Keypoint coordinate data
[Start of Attachment]
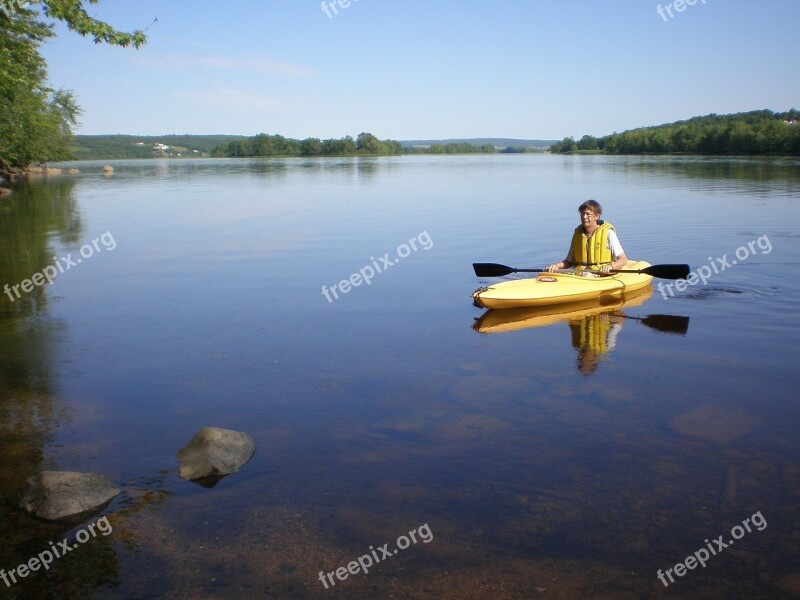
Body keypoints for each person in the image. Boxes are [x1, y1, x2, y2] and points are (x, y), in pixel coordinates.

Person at [546, 199, 628, 275]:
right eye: (582, 214)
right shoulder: (578, 233)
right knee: (551, 273)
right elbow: (569, 262)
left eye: (588, 214)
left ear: (597, 216)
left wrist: (610, 266)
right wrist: (556, 266)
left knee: (587, 275)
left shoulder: (608, 233)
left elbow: (623, 259)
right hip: (580, 273)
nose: (584, 217)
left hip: (600, 274)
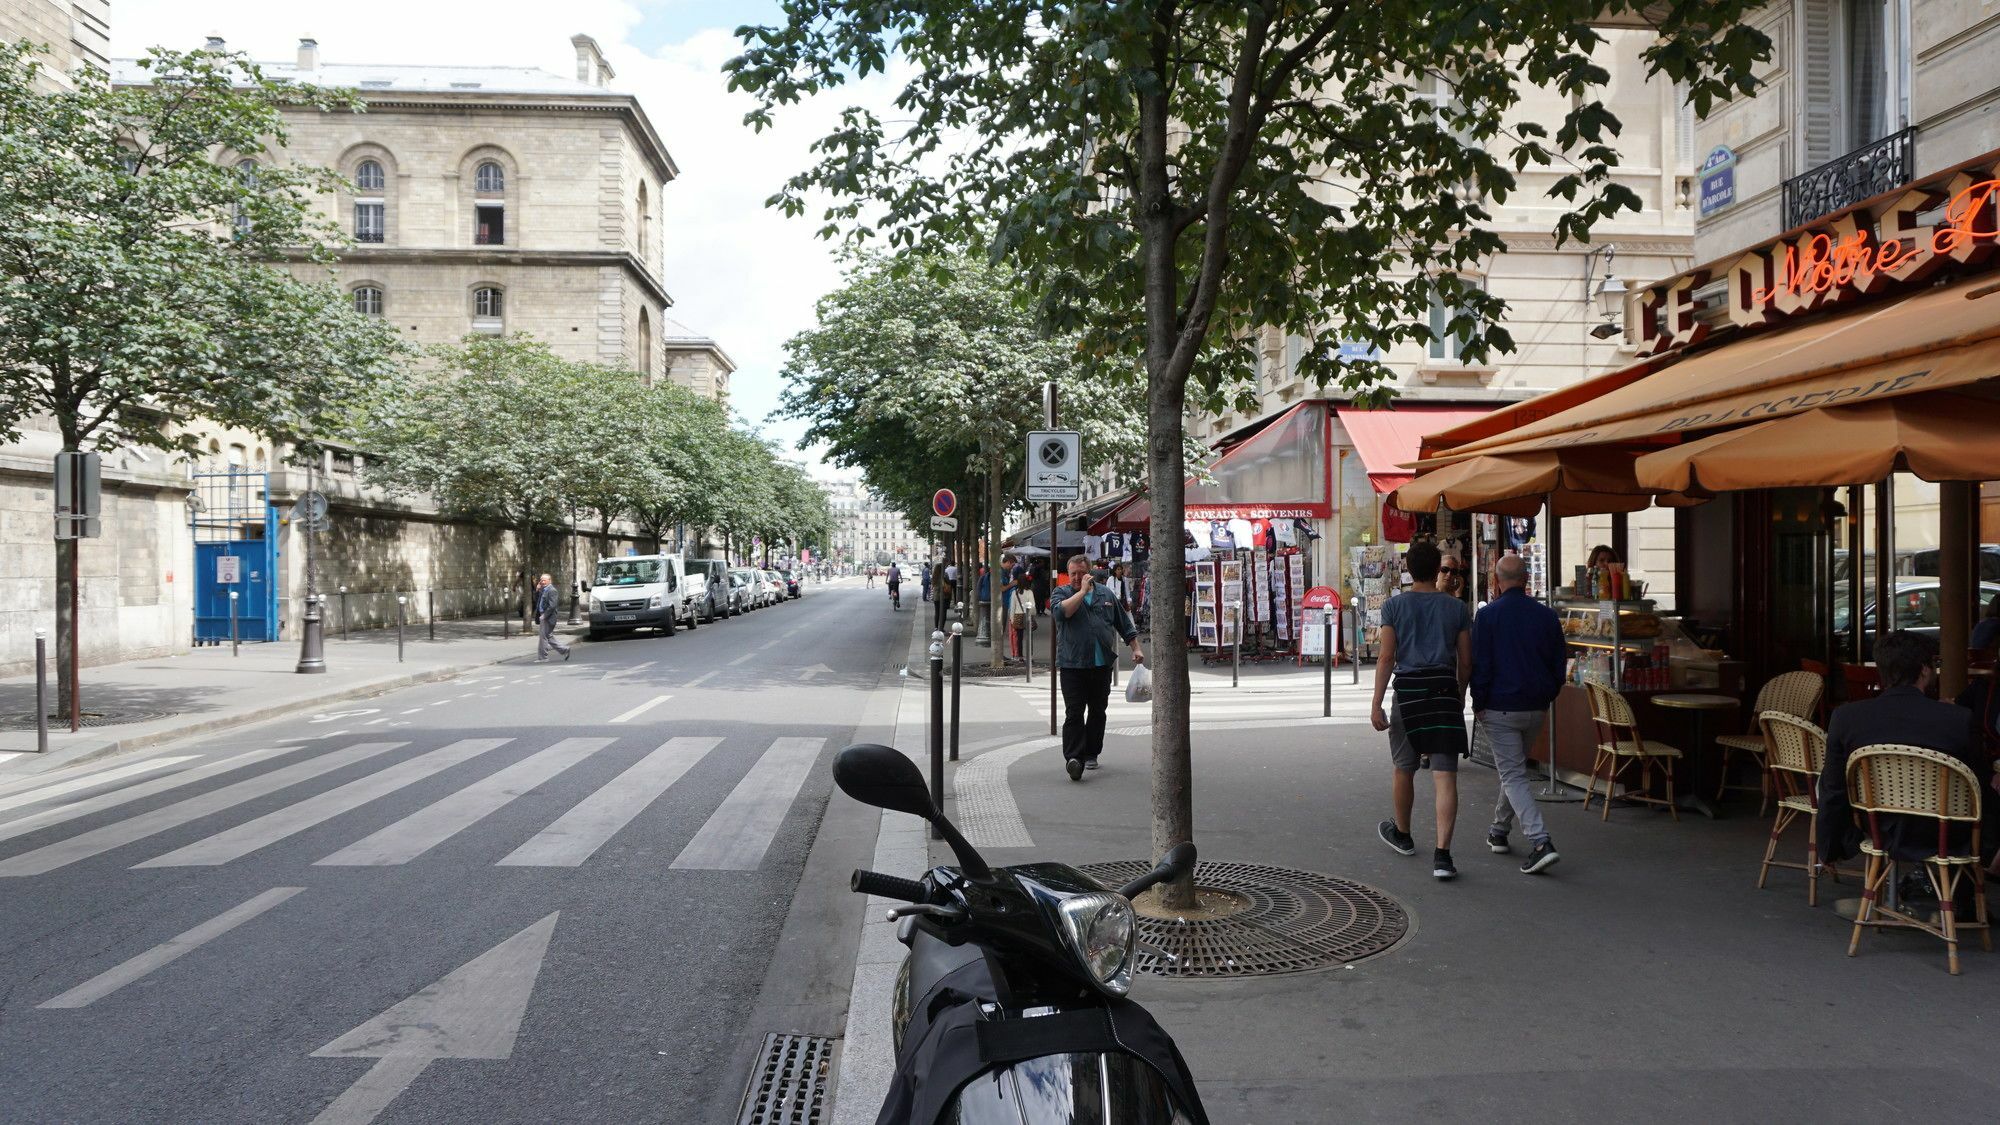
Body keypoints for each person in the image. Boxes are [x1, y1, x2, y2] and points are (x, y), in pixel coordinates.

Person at [1818, 630, 1993, 876]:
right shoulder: (1958, 719)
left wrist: (1828, 848)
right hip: (1945, 832)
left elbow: (1833, 788)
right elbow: (1979, 785)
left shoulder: (1846, 717)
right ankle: (1965, 890)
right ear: (1924, 670)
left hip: (1877, 826)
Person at [1371, 541, 1473, 880]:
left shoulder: (1394, 607)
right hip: (1444, 690)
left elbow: (1386, 657)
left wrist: (1376, 702)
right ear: (1438, 570)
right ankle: (1443, 856)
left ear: (1409, 569)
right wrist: (1459, 696)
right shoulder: (1456, 609)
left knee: (1404, 766)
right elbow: (1466, 661)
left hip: (1409, 693)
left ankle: (1403, 833)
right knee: (1445, 775)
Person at [1471, 554, 1565, 874]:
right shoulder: (1547, 617)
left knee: (1512, 775)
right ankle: (1499, 831)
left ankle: (1541, 842)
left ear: (1497, 581)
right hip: (1535, 706)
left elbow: (1480, 665)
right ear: (1526, 580)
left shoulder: (1487, 617)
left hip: (1499, 706)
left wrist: (1478, 701)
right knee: (1514, 774)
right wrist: (1548, 694)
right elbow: (1558, 665)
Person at [1052, 554, 1143, 780]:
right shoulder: (1062, 593)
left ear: (1089, 572)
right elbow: (1061, 613)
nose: (1076, 577)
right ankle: (1074, 758)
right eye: (1073, 573)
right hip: (1072, 664)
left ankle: (1091, 752)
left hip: (1101, 664)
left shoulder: (1106, 594)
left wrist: (1136, 648)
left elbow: (1124, 624)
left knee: (1097, 711)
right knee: (1074, 712)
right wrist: (1081, 592)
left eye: (1081, 573)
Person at [534, 573, 571, 662]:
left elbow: (552, 606)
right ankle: (564, 649)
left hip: (548, 617)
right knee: (548, 636)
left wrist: (544, 615)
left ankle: (543, 658)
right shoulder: (543, 590)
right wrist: (538, 590)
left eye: (544, 580)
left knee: (543, 637)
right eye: (541, 580)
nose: (542, 582)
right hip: (544, 615)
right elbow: (538, 601)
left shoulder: (552, 590)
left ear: (549, 581)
[End of Attachment]
> _Your assignment_: Pick each line holding the word "elbow" out of the data and copy it.

> _Solution to this problem_:
right elbow: (569, 262)
left elbow: (623, 259)
left elbow: (1833, 788)
right elbow: (1979, 785)
left elbow: (1386, 657)
right elbow: (1466, 661)
left elbow: (1480, 665)
right elbow: (1558, 665)
right elbow: (1061, 613)
left elbow: (1124, 624)
left elbow: (552, 606)
right elbow: (538, 601)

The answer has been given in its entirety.